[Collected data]
-- Opening Marker --

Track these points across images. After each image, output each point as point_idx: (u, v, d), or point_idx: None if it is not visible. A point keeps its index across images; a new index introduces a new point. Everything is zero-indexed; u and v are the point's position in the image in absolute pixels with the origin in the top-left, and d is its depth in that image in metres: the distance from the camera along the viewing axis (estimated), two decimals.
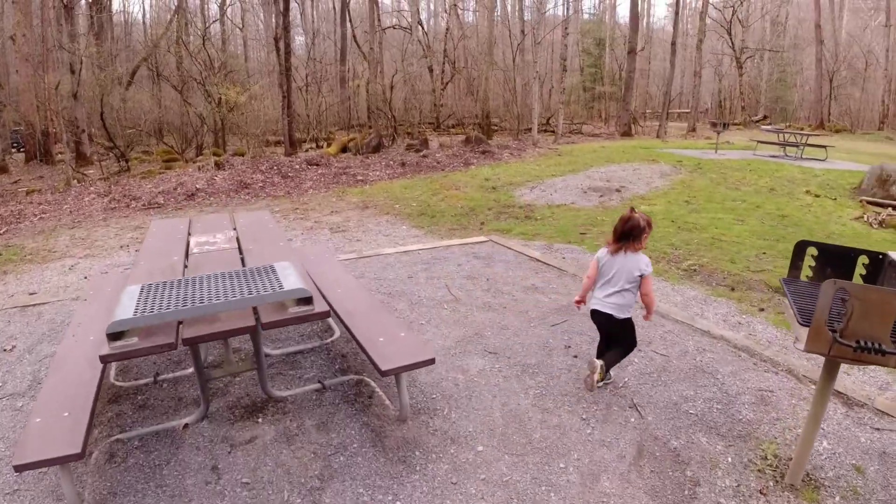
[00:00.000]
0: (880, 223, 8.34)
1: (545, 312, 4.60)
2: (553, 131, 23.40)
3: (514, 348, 3.92)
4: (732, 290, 5.59)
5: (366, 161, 14.69)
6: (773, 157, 14.67)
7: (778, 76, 38.72)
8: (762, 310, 5.12)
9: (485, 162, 14.42)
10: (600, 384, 3.38)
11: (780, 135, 15.73)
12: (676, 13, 24.07)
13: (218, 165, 13.01)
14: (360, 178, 12.80)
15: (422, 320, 4.41)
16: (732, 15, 31.16)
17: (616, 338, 3.35)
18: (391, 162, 14.38)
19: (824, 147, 14.74)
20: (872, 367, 3.66)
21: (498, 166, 13.74)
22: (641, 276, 3.16)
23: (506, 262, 5.95)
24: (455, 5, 29.58)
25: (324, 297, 3.21)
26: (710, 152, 15.17)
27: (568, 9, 22.34)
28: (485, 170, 13.20)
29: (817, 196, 10.18)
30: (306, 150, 19.40)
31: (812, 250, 2.66)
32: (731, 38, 32.11)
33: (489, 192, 10.68)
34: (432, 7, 39.51)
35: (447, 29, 29.21)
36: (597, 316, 3.31)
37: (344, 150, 17.44)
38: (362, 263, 5.90)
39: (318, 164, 13.89)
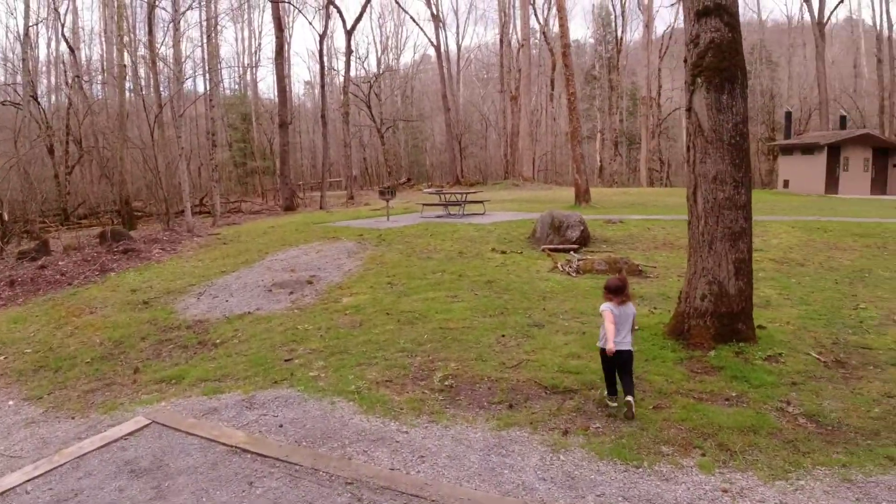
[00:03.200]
0: (577, 271, 8.44)
1: None
2: (209, 213, 20.60)
3: None
4: (511, 407, 4.35)
5: None
6: (439, 216, 15.03)
7: (413, 143, 43.30)
8: (566, 433, 3.92)
9: (129, 264, 11.06)
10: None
11: (442, 195, 16.39)
12: (322, 87, 24.28)
13: None
14: None
15: None
16: (370, 90, 33.39)
17: (625, 367, 4.10)
18: None
19: (482, 202, 15.79)
20: None
21: (148, 268, 10.62)
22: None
23: (192, 474, 3.30)
24: (77, 77, 24.51)
25: None
26: (382, 220, 14.76)
27: (207, 82, 20.25)
28: (130, 276, 9.99)
29: (504, 252, 10.21)
30: None
31: None
32: (370, 111, 34.31)
33: (140, 311, 7.77)
34: (52, 81, 32.02)
35: (70, 104, 23.98)
36: (622, 355, 4.08)
37: None
38: None
39: None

-- Closing Marker --

ACTIVITY ▸ Repeat only the lines between the top of the entries above and the line containing "39: (318, 164, 13.89)", both ends included, without the pictures.

ANSWER BOX ▸
Track these points across images. After each image, output each point as point_idx: (u, v, d), or point_idx: None if it is not visible. A point keeps its index across images; a new index introduces a new point. Everything is zero-indexed; u and v are the point's position in the image in absolute pixels with the origin in the top-left, and d is its depth in that image in metres: the distance from the camera along the viewing axis (estimated), two decimals.
[00:00.000]
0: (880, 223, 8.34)
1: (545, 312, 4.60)
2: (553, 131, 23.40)
3: (514, 348, 3.92)
4: (732, 290, 5.59)
5: (366, 161, 14.69)
6: (773, 157, 14.67)
7: (778, 76, 38.72)
8: (762, 310, 5.12)
9: (485, 162, 14.42)
10: (600, 384, 3.38)
11: (780, 135, 15.73)
12: (676, 13, 24.07)
13: (218, 165, 13.01)
14: (360, 178, 12.80)
15: (422, 320, 4.41)
16: (732, 15, 31.16)
17: (616, 338, 3.35)
18: (391, 162, 14.38)
19: (824, 147, 14.74)
20: (872, 367, 3.66)
21: (498, 166, 13.74)
22: (641, 276, 3.16)
23: (506, 262, 5.95)
24: (455, 5, 29.58)
25: (324, 297, 3.21)
26: (710, 152, 15.17)
27: (568, 9, 22.34)
28: (485, 170, 13.20)
29: (817, 196, 10.18)
30: (306, 150, 19.40)
31: (812, 250, 2.66)
32: (731, 38, 32.11)
33: (489, 192, 10.68)
34: (432, 7, 39.51)
35: (447, 29, 29.21)
36: (597, 316, 3.31)
37: (344, 150, 17.44)
38: (362, 263, 5.90)
39: (318, 164, 13.89)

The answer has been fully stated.